Once the training was completed, we ran inference on a separate set of logs (the test set).
seq_classifier.evaluate_model(X_test["log"], y_test) 0.9992423076467732
Like validation accuracy, test set accuracy is also close to one, which means most of the predicted classes are the same as the original labels. We performed an inference run for classification with two goals:
- Check the number of false positives. In our context, this means the number of lines in the kernel logs that are predicted to be a root cause but are not of interest.
- Check the number of false negatives. In our context, this refers to the lines that are root causes but predicted to be ordinary.
Unlike the conventional evaluation of classification tasks, having a labelled test set does not translate into interpretable results as one of our main targets is to predict previously unseen root causes. The best way to understand how the model performs is to check the resulting confusion matrix.
In our use case, the confusion matrix gives the following outputs:
- TN (True Negatives): These are the ordinary lines that were not labeled as a root cause, and the model correctly marks 82668 of them.
- FN (False Negatives): Zero false negatives mean the model does not mark any of the known root causes as ordinary.
- NRC (New Root Causes): 65 new lines that were marked as ordinary are predicted to be root causes. These are the lines that would have been missed with the existing methods.
- KRC (Known Root Causes): This is the number of lines correctly marked as root cause.
NVEX analysts have reviewed our predictions and noticed some interesting logs that were not marked as a root cause of issues with the conventional methods. With regex-based methods, such new issues might have cost a significant amount of person-hours to triage, develop, and harden.
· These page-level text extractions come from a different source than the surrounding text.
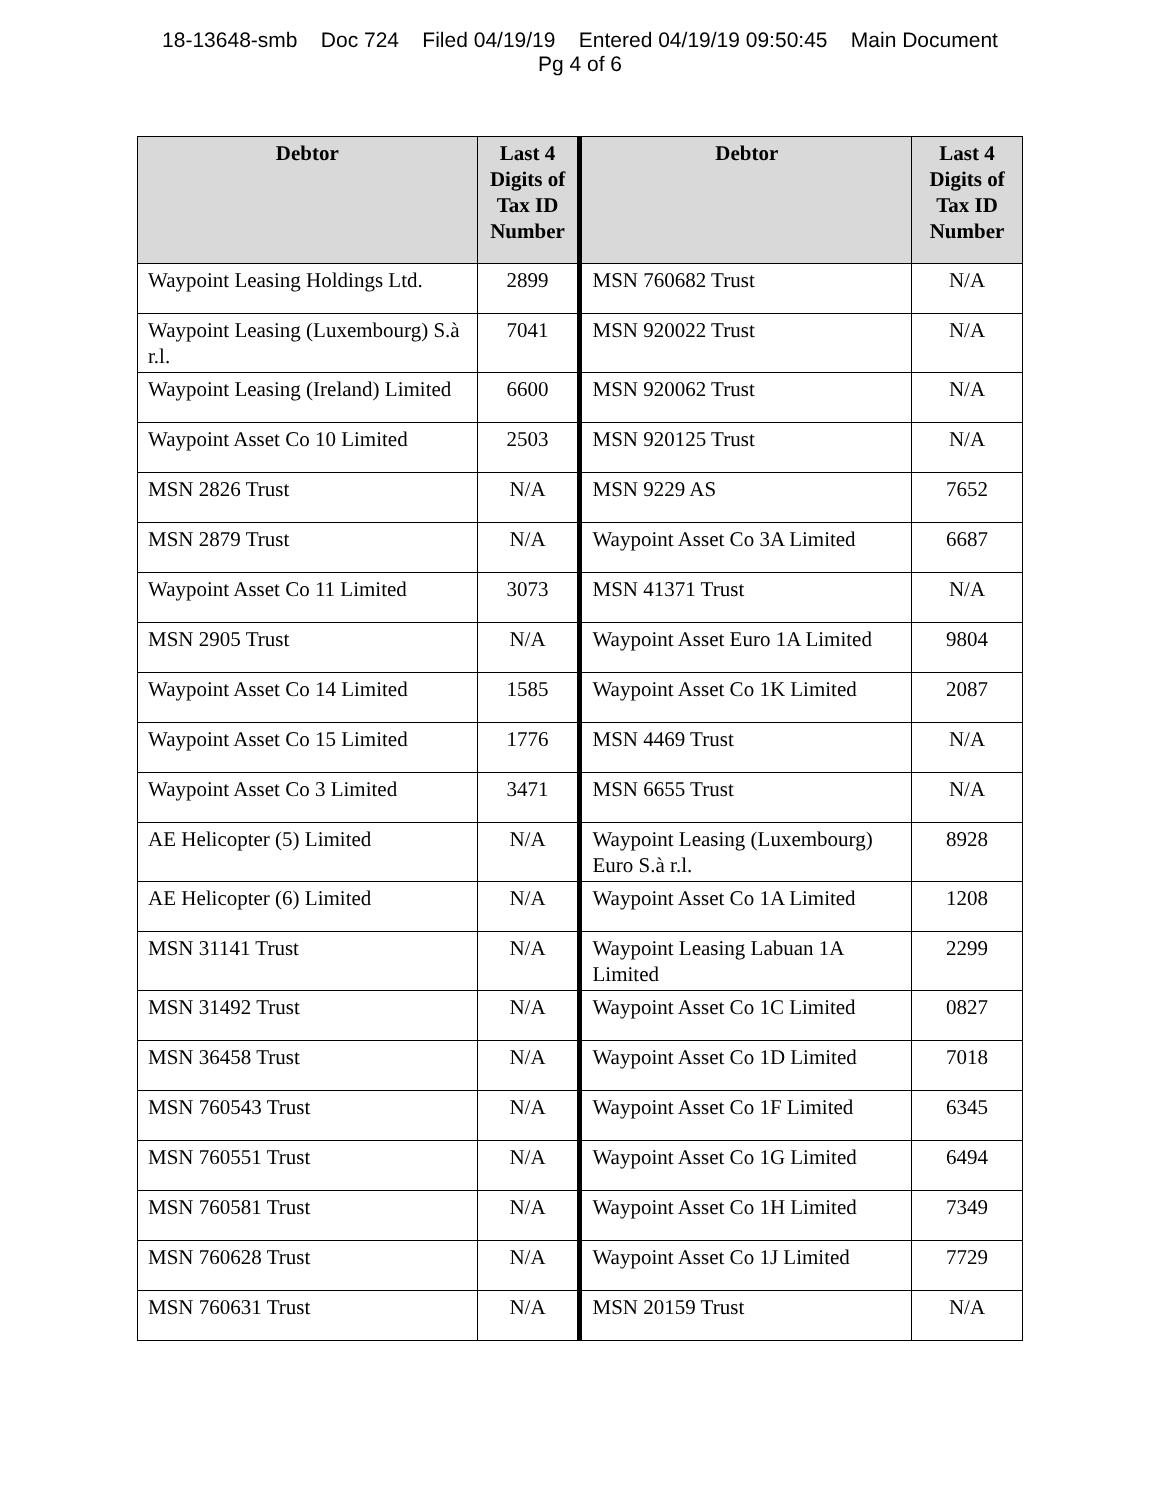18-13648-smb Doc 724 Filed 04/19/19 Entered 04/19/19 09:50:45 Main Document
Pg 4 of 6
| Debtor | Last 4 Digits of Tax ID Number | Debtor | Last 4 Digits of Tax ID Number |
| --- | --- | --- | --- |
| Waypoint Leasing Holdings Ltd. | 2899 | MSN 760682 Trust | N/A |
| Waypoint Leasing (Luxembourg) S.à r.l. | 7041 | MSN 920022 Trust | N/A |
| Waypoint Leasing (Ireland) Limited | 6600 | MSN 920062 Trust | N/A |
| Waypoint Asset Co 10 Limited | 2503 | MSN 920125 Trust | N/A |
| MSN 2826 Trust | N/A | MSN 9229 AS | 7652 |
| MSN 2879 Trust | N/A | Waypoint Asset Co 3A Limited | 6687 |
| Waypoint Asset Co 11 Limited | 3073 | MSN 41371 Trust | N/A |
| MSN 2905 Trust | N/A | Waypoint Asset Euro 1A Limited | 9804 |
| Waypoint Asset Co 14 Limited | 1585 | Waypoint Asset Co 1K Limited | 2087 |
| Waypoint Asset Co 15 Limited | 1776 | MSN 4469 Trust | N/A |
| Waypoint Asset Co 3 Limited | 3471 | MSN 6655 Trust | N/A |
| AE Helicopter (5) Limited | N/A | Waypoint Leasing (Luxembourg) Euro S.à r.l. | 8928 |
| AE Helicopter (6) Limited | N/A | Waypoint Asset Co 1A Limited | 1208 |
| MSN 31141 Trust | N/A | Waypoint Leasing Labuan 1A Limited | 2299 |
| MSN 31492 Trust | N/A | Waypoint Asset Co 1C Limited | 0827 |
| MSN 36458 Trust | N/A | Waypoint Asset Co 1D Limited | 7018 |
| MSN 760543 Trust | N/A | Waypoint Asset Co 1F Limited | 6345 |
| MSN 760551 Trust | N/A | Waypoint Asset Co 1G Limited | 6494 |
| MSN 760581 Trust | N/A | Waypoint Asset Co 1H Limited | 7349 |
| MSN 760628 Trust | N/A | Waypoint Asset Co 1J Limited | 7729 |
| MSN 760631 Trust | N/A | MSN 20159 Trust | N/A |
Applying our solution to more use cases
In the next phase, we plan to position similar solutions in NVIDIA platforms to alert users of potential problems or execute corrective actions with Morpheus. By building on the success of root cause analysis here, we seek to extend this into a predictive maintenance task by continuous monitoring of the logs. This use case is certainly not limited to DGX systems. For example, telecommunication infrastructure equipment, including radio, core, and transmission devices, generate a diverse set of logs. Their outages may result in loss of service and severe fines. Identifying the root cause of outages imposes a significant cost, both in terms of dollars spent and person-hours. We believe all systems that generate text-based logs, especially the ones that run mission-critical applications, would benefit from such NLP based predictive maintenance solutions immensely as it would reduce the mean time to resolution.